Khadija Magardie
The legal profession, particularly its upper echelons, continues to be dominated by white men, says a recent report by the influential Johannesburg-based think-tank, the Centre for Policy Studies (CPS).
The report critically evaluates several areas within the justice sector in need of reform with particular focus on obstacles facing the implementation of the government’s “Justice for All” maxim.

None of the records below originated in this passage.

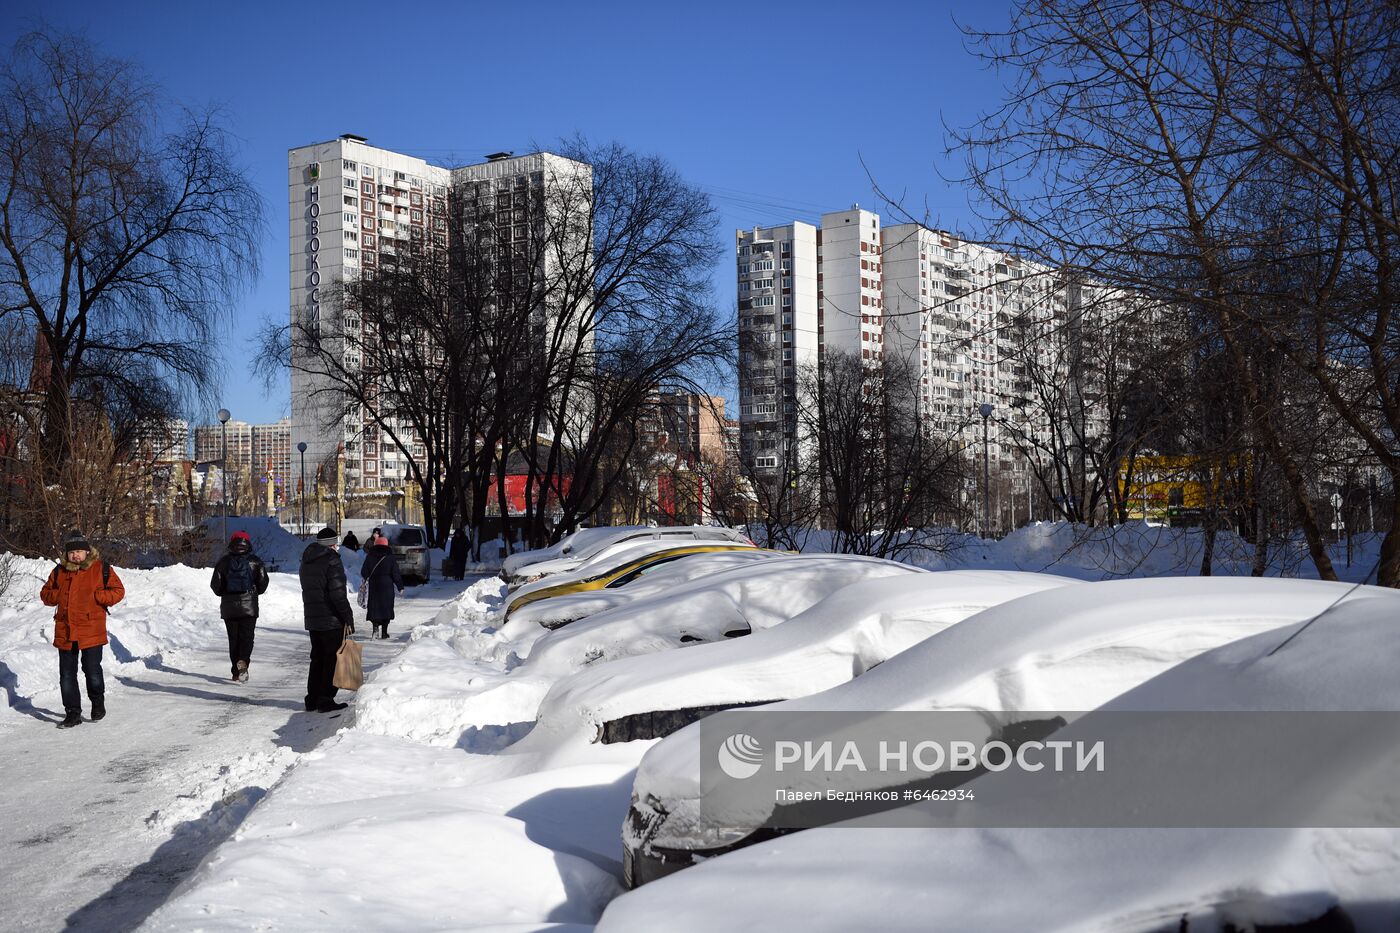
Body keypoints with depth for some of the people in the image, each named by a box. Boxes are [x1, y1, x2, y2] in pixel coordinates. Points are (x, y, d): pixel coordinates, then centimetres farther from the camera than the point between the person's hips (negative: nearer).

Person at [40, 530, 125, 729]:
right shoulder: (59, 571, 8)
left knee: (92, 670, 0)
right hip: (65, 631, 4)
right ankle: (73, 712, 14)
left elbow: (118, 591, -1)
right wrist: (59, 595, -5)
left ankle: (98, 702, 27)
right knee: (67, 674, 5)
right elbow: (46, 594, 17)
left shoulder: (101, 568, -2)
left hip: (91, 630, -4)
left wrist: (95, 595, -15)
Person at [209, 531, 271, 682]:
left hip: (229, 607, 1)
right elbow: (264, 580, -4)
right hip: (249, 605, -1)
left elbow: (215, 583, 0)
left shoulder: (224, 561, 1)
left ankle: (236, 672, 6)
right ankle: (243, 661, -24)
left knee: (233, 638, 9)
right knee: (247, 636, 2)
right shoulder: (254, 561, -1)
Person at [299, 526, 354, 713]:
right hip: (331, 620, -8)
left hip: (312, 619, 8)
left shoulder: (306, 562, 14)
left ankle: (312, 699, 18)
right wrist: (348, 617, -13)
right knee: (333, 659, -2)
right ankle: (325, 700, -3)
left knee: (317, 658, 16)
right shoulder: (332, 559, -13)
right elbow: (338, 593, -18)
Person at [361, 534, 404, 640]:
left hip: (373, 587, 1)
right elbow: (395, 574, -3)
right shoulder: (390, 558, -4)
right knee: (386, 607, 6)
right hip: (387, 587, -1)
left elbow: (364, 572, 4)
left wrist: (367, 578, 26)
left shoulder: (370, 557, 0)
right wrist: (400, 587, 6)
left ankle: (376, 626, -15)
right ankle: (384, 631, 5)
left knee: (374, 608, 6)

It forms part of a European Union-funded research project entitled Closing the gap between policy and implementation in South Africa.

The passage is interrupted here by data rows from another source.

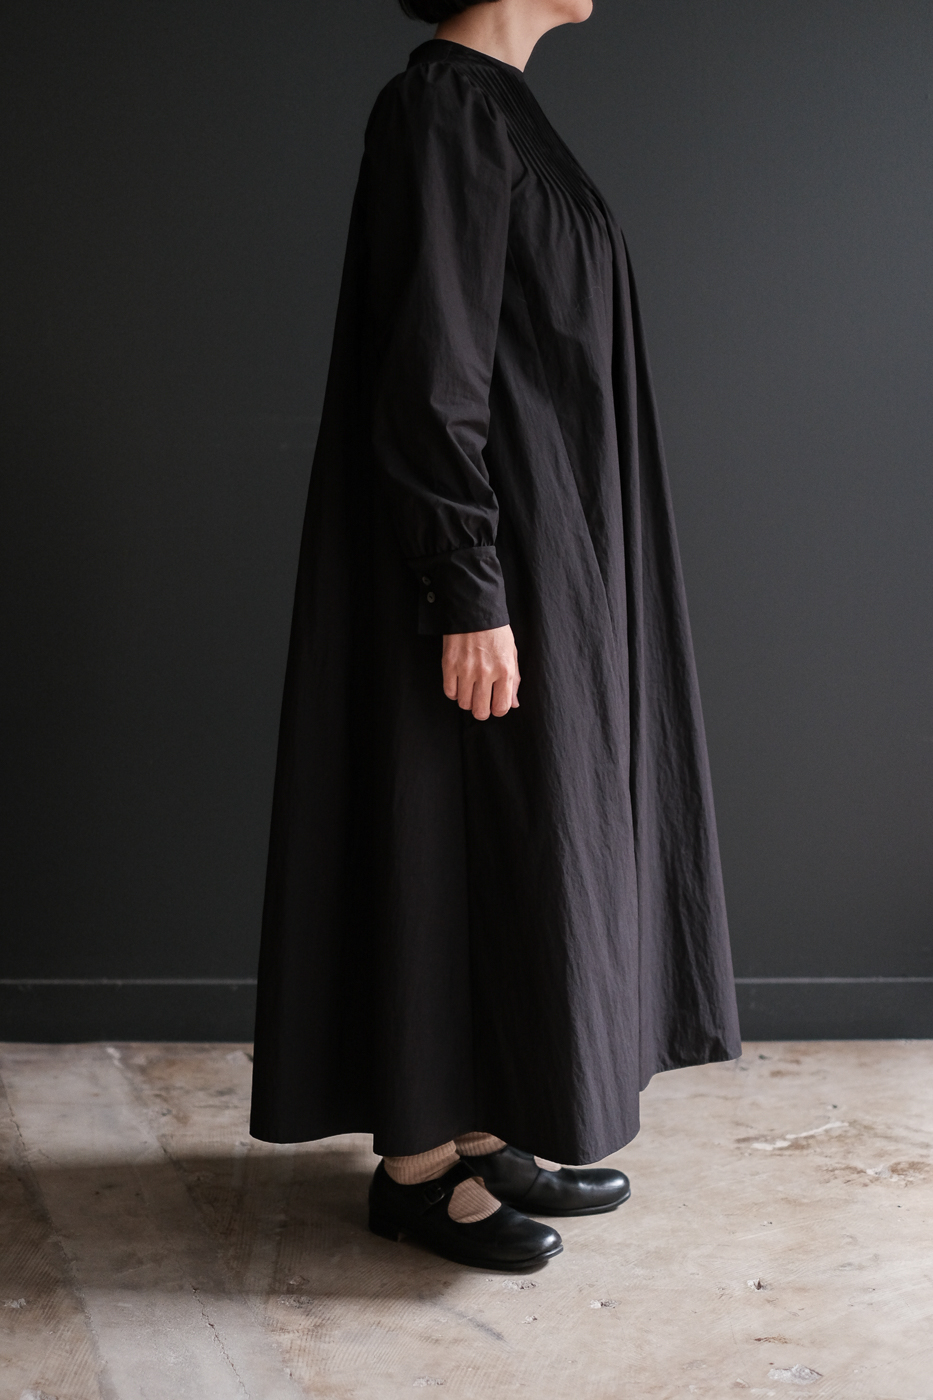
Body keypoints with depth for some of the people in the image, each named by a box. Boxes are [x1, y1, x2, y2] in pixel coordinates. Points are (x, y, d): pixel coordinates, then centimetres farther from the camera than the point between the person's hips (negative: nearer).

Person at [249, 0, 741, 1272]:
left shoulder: (491, 105, 16)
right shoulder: (445, 106, -14)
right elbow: (429, 372, -21)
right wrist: (470, 595, -23)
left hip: (541, 545, 10)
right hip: (495, 559, -10)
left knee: (520, 833, 14)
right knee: (459, 843, -1)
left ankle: (483, 1132, 26)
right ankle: (417, 1163, 14)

Of its more striking findings is that representivity within the profession, in terms of race and gender, is “still a long way off”. The “pale male” domination of the legal profession has changed little since South Africa’s transition to democracy.
Describing the need for representivity of the judiciary, especially, as “all the more important in the light of its new political role in giving effect to the Constitution”, the report found that white men continue to dominate the magistracy, lower courts, high courts and Supreme Court of Appeal.

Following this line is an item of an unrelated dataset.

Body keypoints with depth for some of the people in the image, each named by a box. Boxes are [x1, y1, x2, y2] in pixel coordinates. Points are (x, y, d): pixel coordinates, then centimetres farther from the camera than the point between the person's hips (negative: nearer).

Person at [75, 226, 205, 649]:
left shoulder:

Using data provided by the Department of Justice, the CPS found white men are in the majority of both middle- and high-ranking legal positions.
In July last year white males constituted the majority of judges overall and the majority of regional magistrates. The only senior position where another race group outstripped white men was in the positions of chief magistrate where black males, by a slim margin, are in the majority.
White men also dominate the top positions of the national prosecuting authority, as chief state prosecutors and senior state prosecutors. Of the 95 senior state prosecutors, 39 are black. Black men and women, on the other hand, constitute the majority of junior state prosecutors.
Junior prosecutors are at the coal face of the justice system, yet are among the most inexperienced, overloaded and poorly paid judicial officers. In 1997 the average experience of prosecutors was three and a half years and, in the case of the Western Cape, six months.
The same skewed racial statistics are mirrored in nearly every other area of the legal profession. Advocacy, which has been criticised as elitist and overly collegian, takes a similar hammering in the report.
In July last year there were 71 white male state advocates, followed by 63 white females. Third in line were black males, with 36. By law, advocates are the only legal professionals allowed to appear in the upper courts. Although the law has been amended in recent times to give attorneys, in specified circumstances, right of appearance in the high courts, advocates continue to command the higher fees in many cases earning more than judges.
Advocates in South Africa are either affiliated to provincial Bar councils, falling under the umbrella body, the South African General Council of the Bar, or the Independent Advocates’ Association of South Africa. The CPS has found these organisations are also mostly run by white men.
According to the CPS report, “senior partners in law firms and counsel at the Bar are mostly white men”. By last year there were 13 398 registered attorneys in the country, but there are no available racial breakdowns of this figure.
Government has not done much to ensure representation. The report notes that last year there were 19 white male state law advisers, and seven black males, five black females and four white women.